Intensive-care Medicine - Medical Specialties

Medical Specialties

Critical-care medicine is a relatively new but increasingly important medical specialty. Physicians with training in critical-care medicine are referred to as intensivists. The specialty requires additional fellowship training for physicians having completed their primary residency training in internal medicine, pediatrics, anesthesiology, or surgery. Board certification in critical care medicine is available through all four specialty boards. Intensivists with a primary training in internal medicine sometimes pursue combined fellowship training in another subspecialty such as pulmonary medicine, cardiology, infectious disease, or nephrology. The Society of Critical Care Medicine is a well-established multiprofessional society for practitioners working in the ICU including nurses, respriatory therapists, and physicians. Most medical research has demonstrated that ICU care provided by intensivists produces better outcomes and more cost-effective care. This has led the Leapfrog Group to make a primary recommendation that all ICU patients be managed or co-managed by a dedicated intensivist who is exclusively responsible for patients in one ICU. However, there is a critical shortage of intensivists in the United States, and most hospitals lack this critical physician team member.

Other members of the critical care team may also pursue additional training in critical care medicine. Respiratory Therapists may pursue additional education and training leading to credentialing in Adult Critical Care (ACCS) and Neonatal and Pediatric (NPS) specialties. Nurses may pursue additional education and training in critical care medicine leading to certification as a CCRN by the American Association of Critical Care Nurses. Paramedics are certified to levels of CCEMTP or FP-C. Nutrition in the intensive care unit presents unique challenges and critical care nutrition is rapidly becoming a subspecialty for dieticians who can pursue additional training and achieve Certification in Enteral and Parenteral Nutrition through the American Society for Parenteral and Enteral nutrition (ASPEN). Pharmacists may pursue additional training in a postgraduate residency and become certified as Critical Care Pharmacists.

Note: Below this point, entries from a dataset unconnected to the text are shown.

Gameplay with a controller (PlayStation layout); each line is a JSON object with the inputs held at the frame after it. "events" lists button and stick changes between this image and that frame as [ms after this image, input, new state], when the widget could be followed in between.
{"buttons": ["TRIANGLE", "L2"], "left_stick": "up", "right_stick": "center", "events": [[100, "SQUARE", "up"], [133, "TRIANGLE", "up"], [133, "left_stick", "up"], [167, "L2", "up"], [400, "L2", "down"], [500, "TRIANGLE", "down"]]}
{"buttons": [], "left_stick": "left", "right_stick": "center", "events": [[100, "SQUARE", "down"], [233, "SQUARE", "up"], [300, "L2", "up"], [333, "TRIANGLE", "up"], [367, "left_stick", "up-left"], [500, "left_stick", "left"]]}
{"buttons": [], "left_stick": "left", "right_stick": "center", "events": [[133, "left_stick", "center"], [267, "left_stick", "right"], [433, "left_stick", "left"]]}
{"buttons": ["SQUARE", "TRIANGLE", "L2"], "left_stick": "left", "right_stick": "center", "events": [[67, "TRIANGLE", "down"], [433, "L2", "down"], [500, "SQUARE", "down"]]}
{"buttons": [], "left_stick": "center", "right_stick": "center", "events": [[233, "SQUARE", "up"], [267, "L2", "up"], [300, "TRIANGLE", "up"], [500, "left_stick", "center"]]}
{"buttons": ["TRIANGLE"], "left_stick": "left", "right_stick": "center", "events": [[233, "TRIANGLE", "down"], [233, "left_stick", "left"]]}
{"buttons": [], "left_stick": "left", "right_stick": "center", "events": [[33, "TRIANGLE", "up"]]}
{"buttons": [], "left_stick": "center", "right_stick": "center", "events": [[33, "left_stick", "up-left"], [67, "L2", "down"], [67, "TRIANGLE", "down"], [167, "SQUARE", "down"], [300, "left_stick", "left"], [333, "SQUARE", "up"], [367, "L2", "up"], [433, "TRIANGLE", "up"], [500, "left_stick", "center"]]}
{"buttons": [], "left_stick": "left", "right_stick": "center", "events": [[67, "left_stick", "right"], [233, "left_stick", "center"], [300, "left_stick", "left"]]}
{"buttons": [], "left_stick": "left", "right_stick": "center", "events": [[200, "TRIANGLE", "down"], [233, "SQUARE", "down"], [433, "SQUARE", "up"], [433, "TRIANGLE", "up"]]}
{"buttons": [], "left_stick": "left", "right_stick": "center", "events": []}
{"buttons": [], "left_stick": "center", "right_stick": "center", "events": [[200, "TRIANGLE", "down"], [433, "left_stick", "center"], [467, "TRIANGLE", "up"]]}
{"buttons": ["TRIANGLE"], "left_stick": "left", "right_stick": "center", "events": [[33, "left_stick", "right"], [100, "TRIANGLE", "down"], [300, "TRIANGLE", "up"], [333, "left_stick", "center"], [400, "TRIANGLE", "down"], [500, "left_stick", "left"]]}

Patient management in intensive-care differs significantly between countries. In Australia, where intensive-care medicine is a well-established speciality, ICUs are described as "closed". In a closed unit the intensive-care specialist takes on the senior role where the patient's primary physician now acts as a consultant. The advantage of this system is a more coordinated management of the patient based on a team who work exclusively in ICU. Other countries have open ICUs, where the primary physician chooses to admit and, in general, makes the management decisions. There is increasingly strong evidence that "closed" intensive-care units staffed by Intensivists provide better outcomes for patients.

In veterinary medicine, critical-care medicine is recognized as a specialty and is closely allied with emergency medicine. Board-certified veterinary critical care specialists are known as criticalists, and generally are employed in referral institutions or universities.